Which lines in the items below contain the string "thalesgroup", matching case exactly? Copy each of those lines.

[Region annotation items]
◇ ◇ ◇

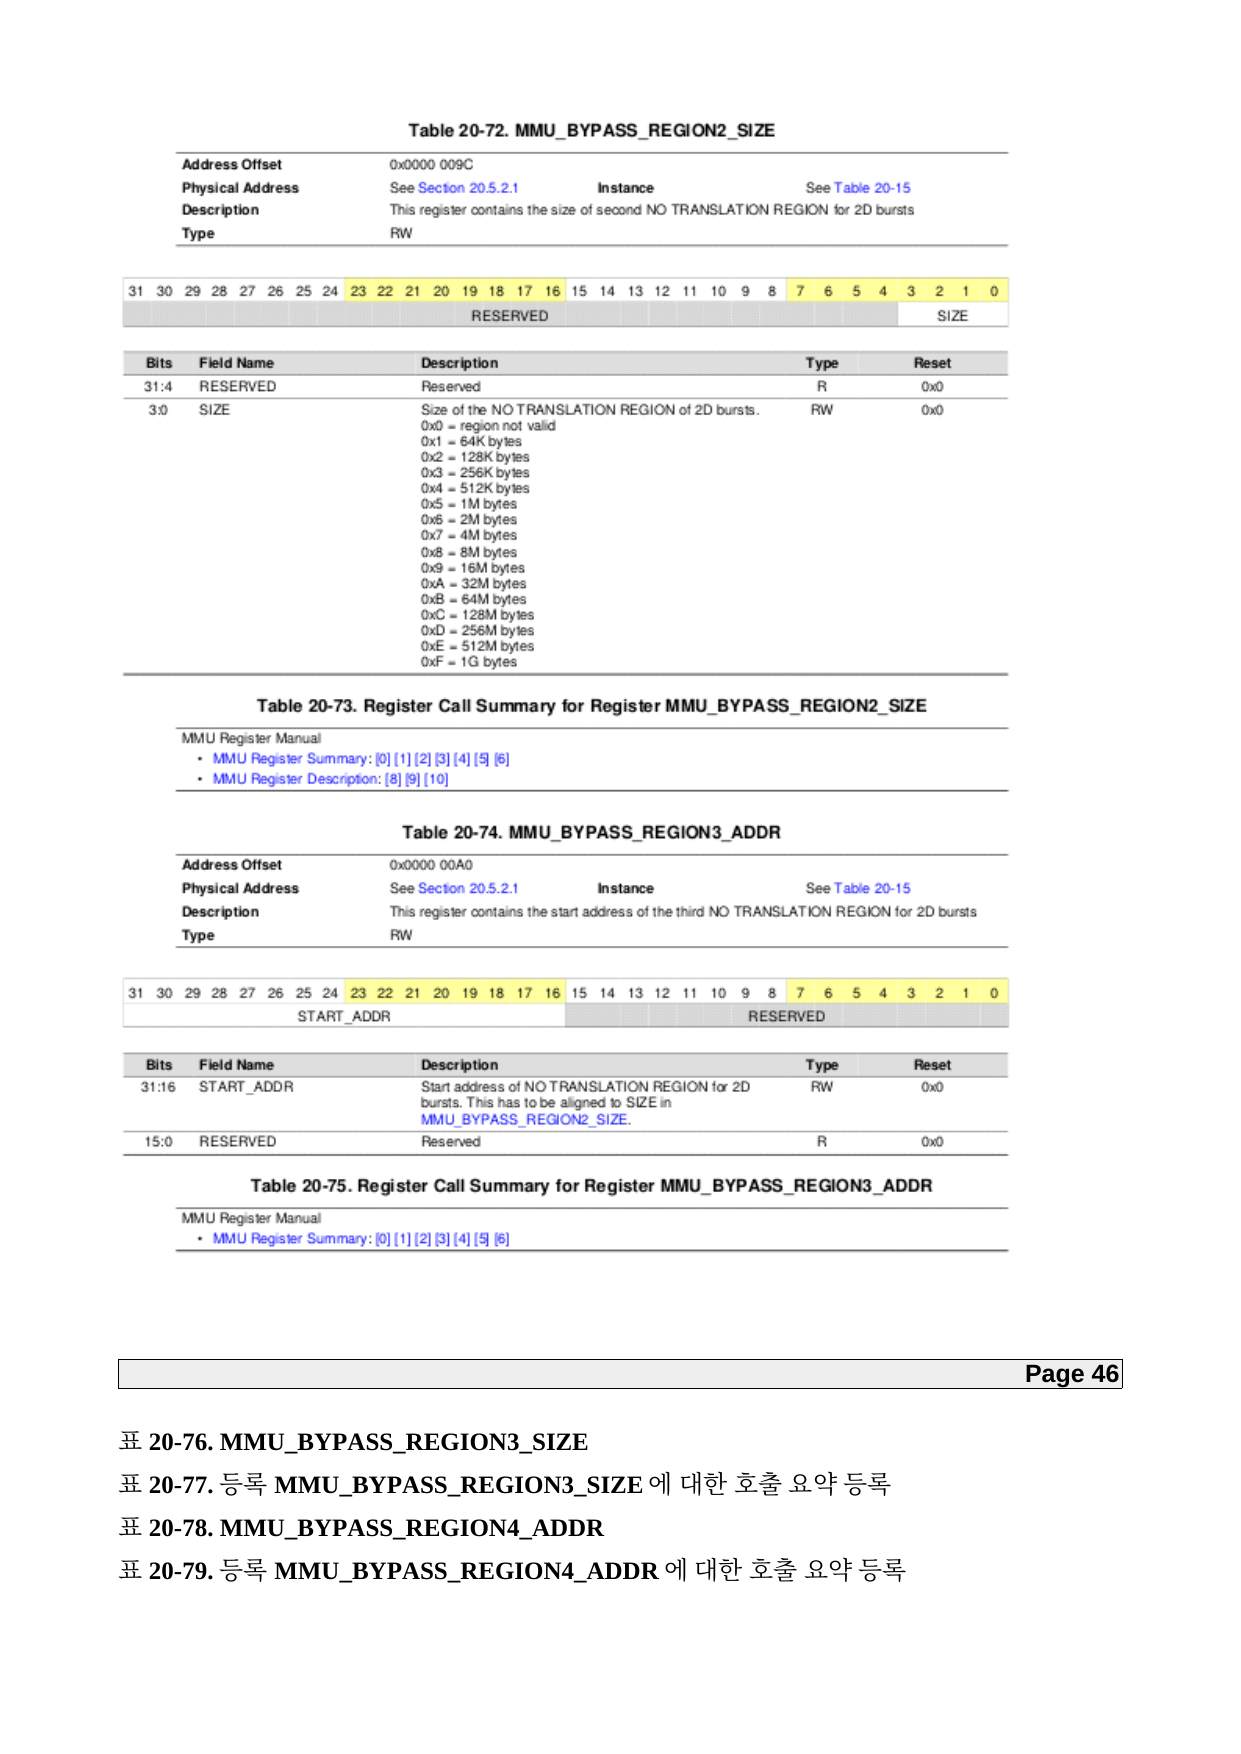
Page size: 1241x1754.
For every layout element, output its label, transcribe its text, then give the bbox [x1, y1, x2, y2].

table_header Page 46 [119, 1360, 1122, 1388]
text 표 20-78. MMU_BYPASS_REGION4_ADDR [118, 1507, 1122, 1543]
text 표 20-77. 등록 MMU_BYPASS_REGION3_SIZE에 대한 호출 요약 등록 [118, 1464, 1122, 1500]
text 표 20-76. MMU_BYPASS_REGION3_SIZE [118, 1421, 1122, 1457]
text 표 20-79. 등록 MMU_BYPASS_REGION4_ADDR에 대한 호출 요약 등록 [118, 1551, 1122, 1586]
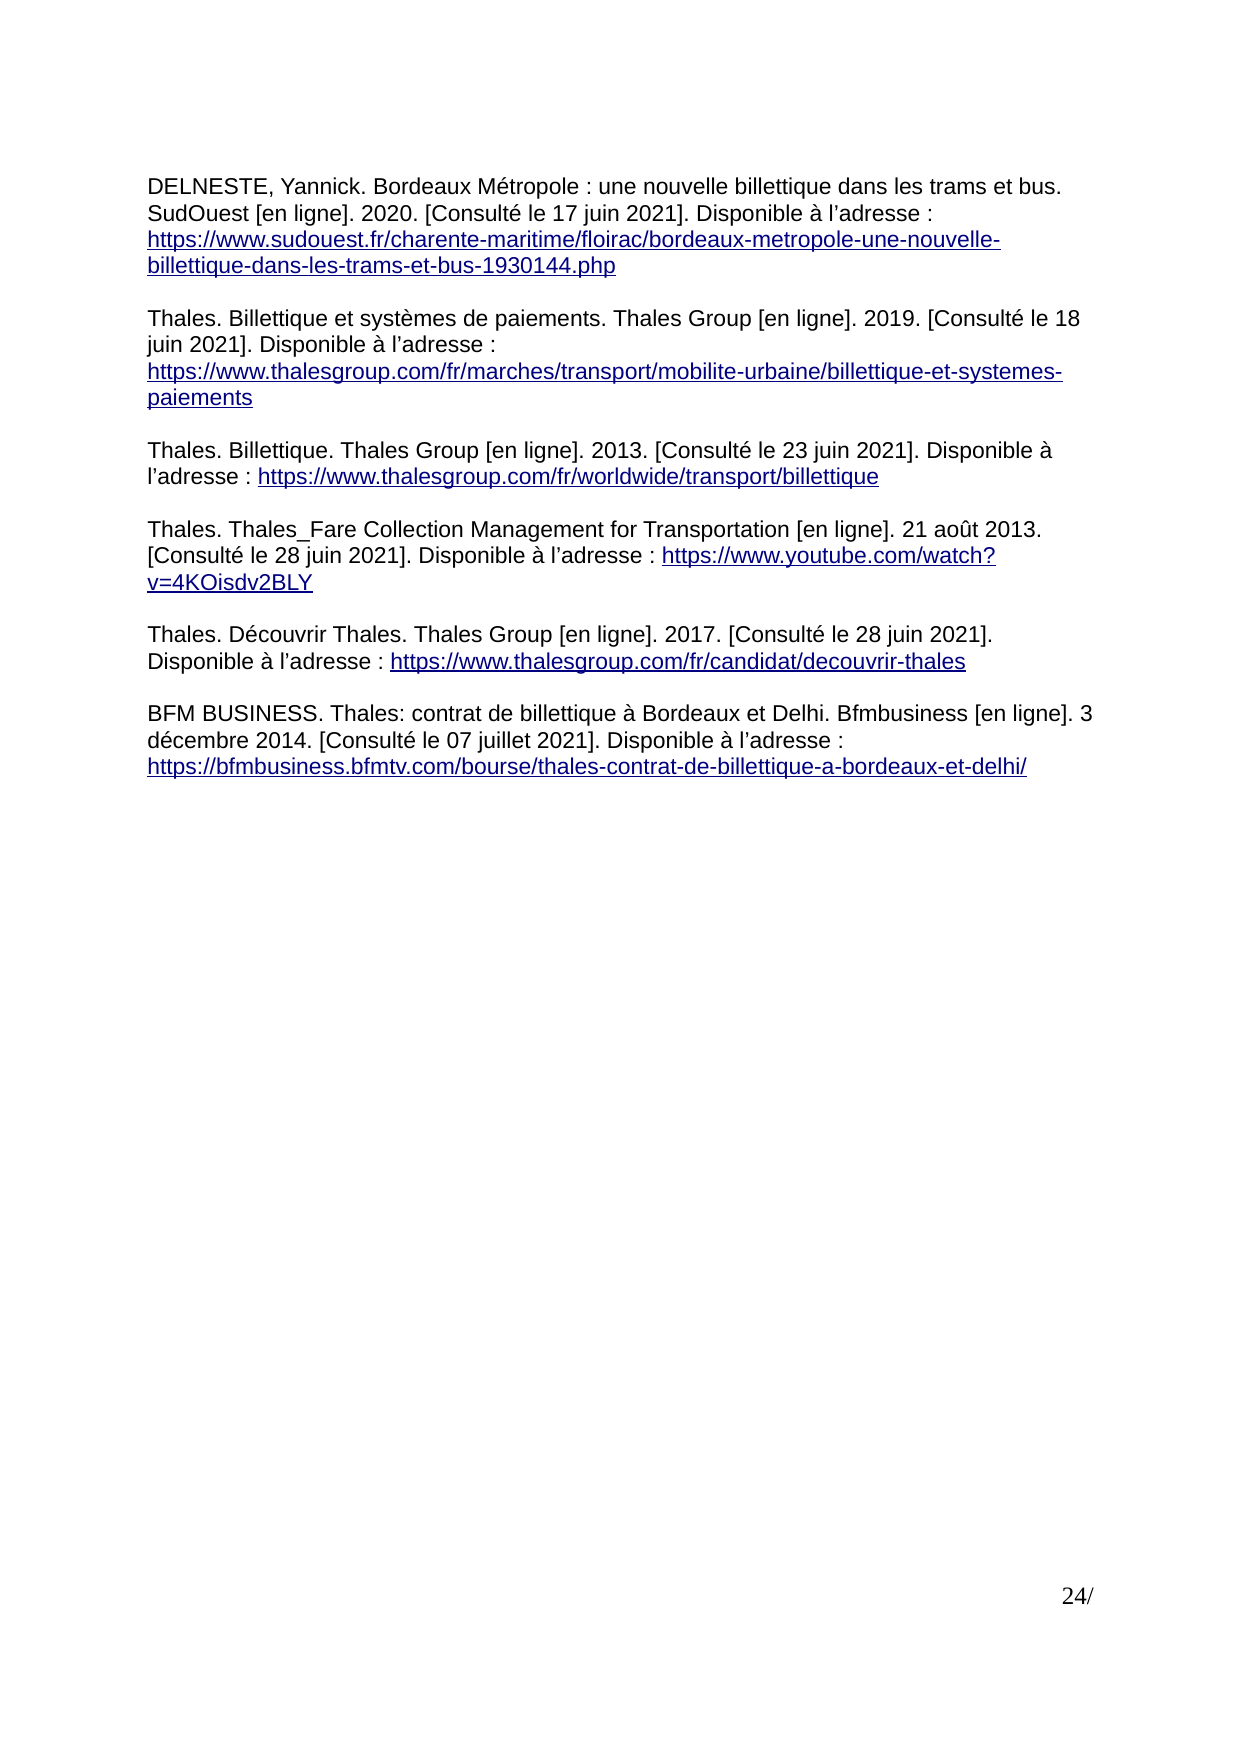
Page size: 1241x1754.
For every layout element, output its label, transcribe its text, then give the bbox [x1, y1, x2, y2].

text https://www.thalesgroup.com/fr/marches/transport/mobilite-urbaine/billettique-et-systemes-paiements [147, 358, 1093, 411]
text BFM BUSINESS. Thales: contrat de billettique à Bordeaux et Delhi. Bfmbusiness [en ligne]. 3 décembre 2014. [Consulté le 07 juillet 2021]. Disponible à l’adresse : https://bfmbusiness.bfmtv.com/bourse/thales-contrat-de-billettique-a-bordeaux-et-delhi/ [147, 700, 1093, 779]
text Thales. Billettique. Thales Group [en ligne]. 2013. [Consulté le 23 juin 2021]. Disponible à l’adresse : https://www.thalesgroup.com/fr/worldwide/transport/billettique [147, 437, 1093, 489]
text Thales. Découvrir Thales. Thales Group [en ligne]. 2017. [Consulté le 28 juin 2021]. Disponible à l’adresse : https://www.thalesgroup.com/fr/candidat/decouvrir-thales [147, 621, 1093, 674]
text Thales. Billettique et systèmes de paiements. Thales Group [en ligne]. 2019. [Consulté le 18 juin 2021]. Disponible à l’adresse : [147, 305, 1093, 358]
text DELNESTE, Yannick. Bordeaux Métropole : une nouvelle billettique dans les trams et bus. SudOuest [en ligne]. 2020. [Consulté le 17 juin 2021]. Disponible à l’adresse : https://www.sudouest.fr/charente-maritime/floirac/bordeaux-metropole-une-nouvelle-billettique-dans-les-trams-et-bus-1930144.php [147, 173, 1093, 279]
text Thales. Thales_Fare Collection Management for Transportation [en ligne]. 21 août 2013. [Consulté le 28 juin 2021]. Disponible à l’adresse : https://www.youtube.com/watch?v=4KOisdv2BLY [147, 516, 1093, 595]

◇ ◇ ◇

**Response for this exercise:**
text https://www.thalesgroup.com/fr/marches/transport/mobilite-urbaine/billettique-et-systemes-paiements [147, 358, 1093, 411]
text Thales. Billettique. Thales Group [en ligne]. 2013. [Consulté le 23 juin 2021]. Disponible à l’adresse : https://www.thalesgroup.com/fr/worldwide/transport/billettique [147, 437, 1093, 489]
text Thales. Découvrir Thales. Thales Group [en ligne]. 2017. [Consulté le 28 juin 2021]. Disponible à l’adresse : https://www.thalesgroup.com/fr/candidat/decouvrir-thales [147, 621, 1093, 674]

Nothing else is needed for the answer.